Dennoch hat The Between auch bei uns gruselige Momente gehabt. Manchmal waren es die Beschreibungen der Spielenden, wenn sie okkulte oder ghulische Aktivitäten ihrer Figuren schilderten. Oft auch ergaben sie sich aus möglichen üblen Wendungen missglückter Würfe.
Die Spielenden können nämlich ein negatives Ergebnis abwenden, indem sie eine von zehn „Masken aufsetzen“, die sie zugleich verpflichten, etwa ein finsteres Geheimnis aus ihrer Vergangenheit zu erzählen. Und weil das so ist, kann und muss die Spielleitung gegenhalten, mit tausend Toden und Verstümmelung drohen, die durch eine Maske dann in letzter Sekunde abgewendet werden.

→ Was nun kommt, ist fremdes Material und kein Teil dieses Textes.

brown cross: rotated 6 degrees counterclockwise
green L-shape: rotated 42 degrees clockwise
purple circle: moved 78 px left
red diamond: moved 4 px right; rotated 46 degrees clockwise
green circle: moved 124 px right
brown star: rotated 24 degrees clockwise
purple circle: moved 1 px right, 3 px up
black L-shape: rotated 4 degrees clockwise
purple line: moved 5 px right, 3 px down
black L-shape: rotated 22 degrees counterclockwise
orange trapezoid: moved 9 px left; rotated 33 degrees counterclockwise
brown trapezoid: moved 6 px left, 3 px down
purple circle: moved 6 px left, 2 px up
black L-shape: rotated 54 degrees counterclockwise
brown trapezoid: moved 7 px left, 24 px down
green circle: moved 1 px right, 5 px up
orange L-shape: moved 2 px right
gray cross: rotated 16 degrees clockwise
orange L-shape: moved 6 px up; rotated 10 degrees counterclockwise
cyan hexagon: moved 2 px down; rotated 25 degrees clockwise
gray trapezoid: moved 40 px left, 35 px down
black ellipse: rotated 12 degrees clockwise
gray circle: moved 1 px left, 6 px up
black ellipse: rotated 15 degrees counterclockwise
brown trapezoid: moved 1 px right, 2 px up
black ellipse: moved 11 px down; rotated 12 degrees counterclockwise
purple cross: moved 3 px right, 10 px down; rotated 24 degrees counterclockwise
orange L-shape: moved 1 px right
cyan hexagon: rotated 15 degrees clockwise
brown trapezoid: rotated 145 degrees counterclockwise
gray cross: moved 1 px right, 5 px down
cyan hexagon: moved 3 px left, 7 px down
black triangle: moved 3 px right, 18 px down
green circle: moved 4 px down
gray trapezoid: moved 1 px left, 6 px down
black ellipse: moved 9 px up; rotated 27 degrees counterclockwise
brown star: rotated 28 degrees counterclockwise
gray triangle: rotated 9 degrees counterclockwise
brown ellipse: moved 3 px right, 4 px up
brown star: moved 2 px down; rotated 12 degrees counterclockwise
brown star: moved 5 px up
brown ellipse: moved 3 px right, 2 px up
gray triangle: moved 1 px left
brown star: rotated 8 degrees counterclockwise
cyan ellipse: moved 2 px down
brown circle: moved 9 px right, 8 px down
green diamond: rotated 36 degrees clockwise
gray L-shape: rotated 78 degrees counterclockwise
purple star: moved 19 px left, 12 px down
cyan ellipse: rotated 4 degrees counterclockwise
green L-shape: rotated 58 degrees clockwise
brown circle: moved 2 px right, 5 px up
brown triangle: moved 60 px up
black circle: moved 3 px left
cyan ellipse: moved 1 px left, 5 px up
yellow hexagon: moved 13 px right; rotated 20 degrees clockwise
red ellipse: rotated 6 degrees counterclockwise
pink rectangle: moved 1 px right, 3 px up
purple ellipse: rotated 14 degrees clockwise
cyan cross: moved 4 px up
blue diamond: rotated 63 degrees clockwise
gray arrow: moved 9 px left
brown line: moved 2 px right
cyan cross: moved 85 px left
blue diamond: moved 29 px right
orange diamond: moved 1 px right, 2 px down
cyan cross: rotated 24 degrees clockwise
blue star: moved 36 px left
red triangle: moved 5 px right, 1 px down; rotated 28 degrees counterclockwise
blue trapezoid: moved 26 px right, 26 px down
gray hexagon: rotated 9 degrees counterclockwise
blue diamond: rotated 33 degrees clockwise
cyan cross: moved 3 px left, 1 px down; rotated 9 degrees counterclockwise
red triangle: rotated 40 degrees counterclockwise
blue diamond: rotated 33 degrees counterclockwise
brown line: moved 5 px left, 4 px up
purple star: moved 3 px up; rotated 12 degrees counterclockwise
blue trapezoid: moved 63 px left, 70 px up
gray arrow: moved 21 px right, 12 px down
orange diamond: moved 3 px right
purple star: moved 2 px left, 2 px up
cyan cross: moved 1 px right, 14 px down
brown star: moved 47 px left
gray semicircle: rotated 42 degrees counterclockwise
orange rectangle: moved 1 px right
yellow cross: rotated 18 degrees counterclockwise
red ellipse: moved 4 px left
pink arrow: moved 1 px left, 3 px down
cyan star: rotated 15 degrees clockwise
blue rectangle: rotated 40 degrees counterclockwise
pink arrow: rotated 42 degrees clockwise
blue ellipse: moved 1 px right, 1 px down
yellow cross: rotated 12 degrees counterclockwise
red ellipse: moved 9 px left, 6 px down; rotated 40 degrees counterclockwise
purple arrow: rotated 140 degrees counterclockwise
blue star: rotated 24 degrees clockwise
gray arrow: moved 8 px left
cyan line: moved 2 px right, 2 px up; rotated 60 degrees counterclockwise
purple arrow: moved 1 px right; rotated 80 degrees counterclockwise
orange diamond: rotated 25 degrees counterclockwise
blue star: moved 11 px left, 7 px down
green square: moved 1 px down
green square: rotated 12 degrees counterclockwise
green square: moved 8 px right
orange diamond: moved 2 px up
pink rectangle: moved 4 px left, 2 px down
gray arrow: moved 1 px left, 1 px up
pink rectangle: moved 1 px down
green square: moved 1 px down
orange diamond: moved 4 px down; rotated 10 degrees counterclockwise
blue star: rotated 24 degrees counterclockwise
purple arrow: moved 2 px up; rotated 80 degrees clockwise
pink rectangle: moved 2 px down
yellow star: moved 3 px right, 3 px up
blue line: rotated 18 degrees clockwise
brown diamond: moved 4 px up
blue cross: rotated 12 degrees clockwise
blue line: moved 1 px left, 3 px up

Mit der letzten Maske allerdings scheidet eine Figur aus dem Spiel aus. Dieses Schicksal traf unsere Amerikanerin, die dauerhaft zur Grizzlybärin wurde und als solche in den Sherwood Forest entfloh. Immerhin bekam Nicole so die Gelegenheit, ein weiteres Klassenbuch auszuprobieren. Als Medium und Zauberin Fiona O’Rourke konnte sie dämonische Mächte für ihre Zwecke einspannen.
The Between ist ein aufregendes, innovatives Rollenspiel. Ich persönlich halte die ungewöhnlichen, in die Kampagne eng eingebundenen Playbooks für seine größte Stärke.